Gray Noise, Mart 2022’deki artışın Rusya’nın Şubat ayında Ukrayna’yı işgal etmesinin bir sonucu olduğunu ve güncellemelerin ulus devlet aktörlerinin işletmelerde, hükümetlerde ve kritik altyapı kuruluşlarında istismar ettiği bilinen birçok eski güvenlik açığını içerdiğini söyledi. Mart ayında kataloğa eklenen güvenlik açıklarının büyük çoğunluğuna (%94) 2022’den önce bir CVE atanmıştır.

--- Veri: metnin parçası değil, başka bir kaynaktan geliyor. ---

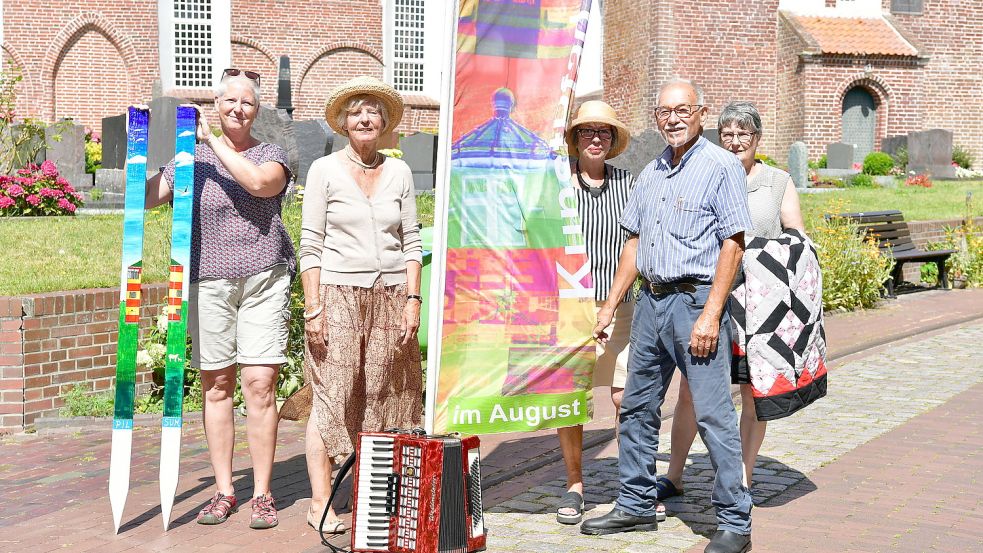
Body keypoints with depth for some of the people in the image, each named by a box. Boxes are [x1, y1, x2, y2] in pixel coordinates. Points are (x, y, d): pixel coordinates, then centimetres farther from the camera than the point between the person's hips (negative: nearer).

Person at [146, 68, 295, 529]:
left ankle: (262, 495, 3)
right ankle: (224, 491, 14)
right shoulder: (192, 157, 11)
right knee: (216, 387, 4)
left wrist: (212, 140, -13)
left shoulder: (271, 154, 7)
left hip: (264, 281, -2)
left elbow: (260, 182, -16)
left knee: (260, 385, -5)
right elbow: (147, 197, 8)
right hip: (208, 284, 2)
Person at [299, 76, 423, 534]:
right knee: (331, 397, -5)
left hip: (389, 298, 3)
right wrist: (312, 308, -7)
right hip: (338, 295, -3)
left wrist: (413, 298, 2)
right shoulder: (324, 170, 2)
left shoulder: (399, 172, 11)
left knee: (384, 397, 4)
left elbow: (411, 241, 11)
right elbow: (311, 245, -1)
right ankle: (320, 501, 0)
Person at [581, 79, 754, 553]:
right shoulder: (651, 173, 15)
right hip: (650, 299, 8)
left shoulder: (720, 167, -6)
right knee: (637, 406, 13)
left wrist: (710, 315, -18)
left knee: (713, 414, -7)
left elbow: (733, 245, -12)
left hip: (696, 300, -8)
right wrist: (610, 305, 16)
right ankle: (635, 506, 25)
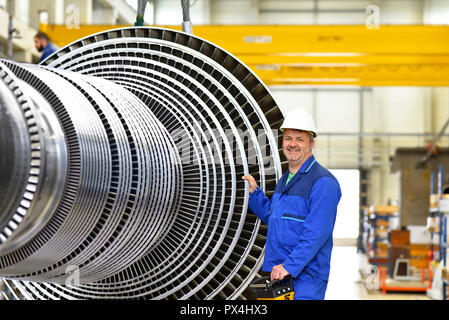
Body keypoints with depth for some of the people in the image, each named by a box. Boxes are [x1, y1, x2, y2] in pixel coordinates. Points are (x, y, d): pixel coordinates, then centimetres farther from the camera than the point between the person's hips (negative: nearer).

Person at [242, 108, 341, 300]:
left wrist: (289, 265, -25)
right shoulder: (285, 180, 17)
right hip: (279, 274, 9)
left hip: (305, 276, -9)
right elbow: (271, 217, 29)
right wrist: (254, 192, 15)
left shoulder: (323, 182, -13)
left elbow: (316, 233, -21)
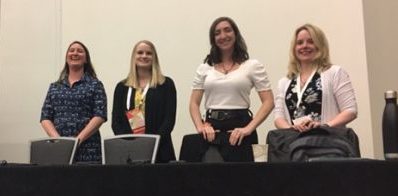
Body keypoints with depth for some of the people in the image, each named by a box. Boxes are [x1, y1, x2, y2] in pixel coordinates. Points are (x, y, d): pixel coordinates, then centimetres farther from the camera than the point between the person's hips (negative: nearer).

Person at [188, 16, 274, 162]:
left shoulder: (253, 66, 3)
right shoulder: (204, 68, 11)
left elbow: (268, 102, -3)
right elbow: (194, 103, 8)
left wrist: (249, 128, -15)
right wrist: (200, 126, -10)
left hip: (239, 129, -2)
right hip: (211, 129, 2)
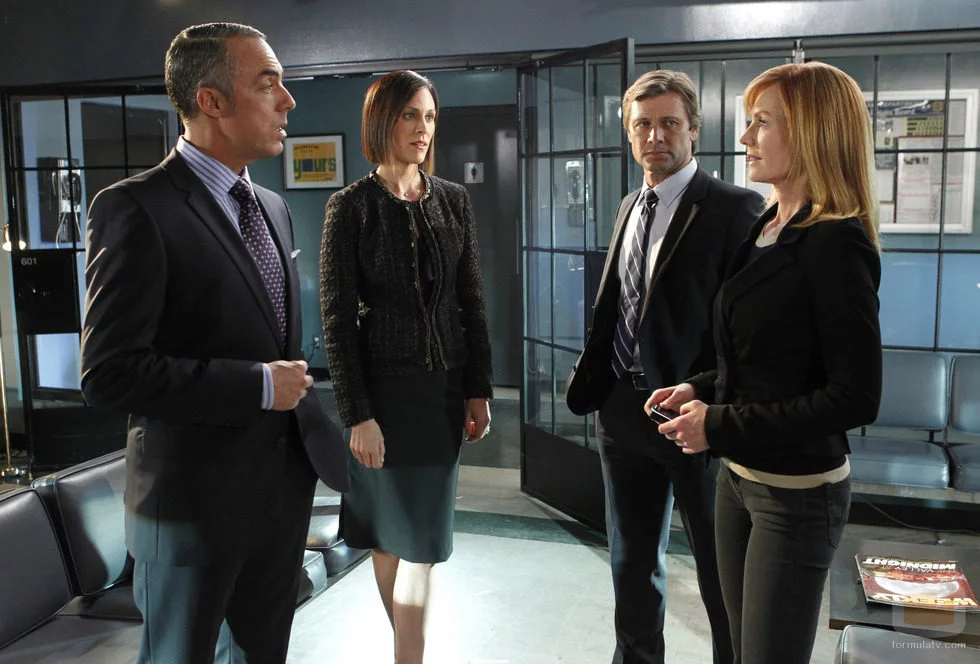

CISA, KEV kataloğunu yalnızca güvenlik açığı aktif olarak kullanılıyorsa, atanmış bir CVE’ye sahipse ve sorunun nasıl giderileceğine dair net bir kılavuz varsa günceller. Rudis, 2022’de işletme savunucularının, genellikle her dört ila yedi günde bir yayınlanan yeni bir uyarıyla neredeyse haftalık olarak KEV kataloğunda yapılan bir güncellemeyle uğraşmak zorunda kaldığını yazdı. Savunmacıların güncellemeler arasında sadece bir gün olması muhtemeldi ve savunucuların 2022’de güncellemeler arasında verdiği en uzun ara 17 gündü.